Posted on January 7, 2013 at 6:21 PM

Updated Monday, Jan 7 at 11:27 PM

Katie Moore / Eyewitness News
Email: kmoore@wwltv.com | Twitter: @katiecmoore

NEW ORLEANS -- The 2013 Super Bowl is expected to inject more than $400 million into the New Orleans area economy, but the big event is already impacting much more than people’s pocketbooks.

Just about anywhere in the Central Business District you'll hear the simultaneous sound of problems and progress.

Construction and congestion collided on Poydras Street for a rough Monday morning commute.

“Unbelievable. Very congested,” said Belinda Little-Wood about her morning drive.

This is how Bob Spencer described it: “It was arduous. But we took back roads.”

Amy Zapata passed up the Poydras exit off I-10 to try and get around it and got off I-10 at Canal Street instead.

“It took me an hour to get the little block back to Benson Tower. So, it was long,” she said.

“We're about to get into, what I would say is the most difficult couple of weeks for the people of this city,” said Mayor Mitch Landrieu.

U.S. Homeland Security shut down the streets around the Mercedes-Benz Superdome through the Super Bowl.

The Poydras exit off I-10 East will also shut down in the coming weeks.

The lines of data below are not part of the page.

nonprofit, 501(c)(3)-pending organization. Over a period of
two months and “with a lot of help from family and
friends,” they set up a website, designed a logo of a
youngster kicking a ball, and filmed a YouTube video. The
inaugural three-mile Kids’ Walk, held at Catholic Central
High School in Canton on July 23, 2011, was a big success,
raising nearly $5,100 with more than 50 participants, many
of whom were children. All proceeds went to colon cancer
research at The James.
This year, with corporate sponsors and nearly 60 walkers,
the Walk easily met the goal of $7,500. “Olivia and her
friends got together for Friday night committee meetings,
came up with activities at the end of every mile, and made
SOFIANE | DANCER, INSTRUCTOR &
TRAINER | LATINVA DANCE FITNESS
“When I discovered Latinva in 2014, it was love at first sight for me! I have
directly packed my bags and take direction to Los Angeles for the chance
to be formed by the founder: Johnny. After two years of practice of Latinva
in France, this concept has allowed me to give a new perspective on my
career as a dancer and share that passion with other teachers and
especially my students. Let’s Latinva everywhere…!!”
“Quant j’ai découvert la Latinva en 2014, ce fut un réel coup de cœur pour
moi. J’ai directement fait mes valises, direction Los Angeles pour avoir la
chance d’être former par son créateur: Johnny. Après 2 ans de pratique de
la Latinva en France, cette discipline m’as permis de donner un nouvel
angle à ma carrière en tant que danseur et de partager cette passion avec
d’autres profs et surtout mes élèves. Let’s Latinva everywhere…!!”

“We are engaged right now, not only in the most robust recovery in America where we're doing a half a billion dollars in projects in the city, but many of them are concentrated in time and in space in downtown,” Landrieu said.

Poydras was shut down for re-surfacing throughout the day on Monday, and Tulane Avenue was also closed for Streetcar line construction.

It all makes traveling around the CBD time consuming and tough.

“I had clients who tried to get here and it took them a half an hour to get from the interstate to our building,” Spencer said.

“I want to thank them for their patience. I want to remind them that this is what sacrifice looks like,” Landrieu said.

It's something people already understand, but they say it’s still frustrating to handle on a Monday morning.

“You have to kind of go with the flow. We know that these improvements need to be made, with the city as a whole and for the upcoming Super Bowl, so you just kind of have to hang in there and make it work,” Little-Wood said.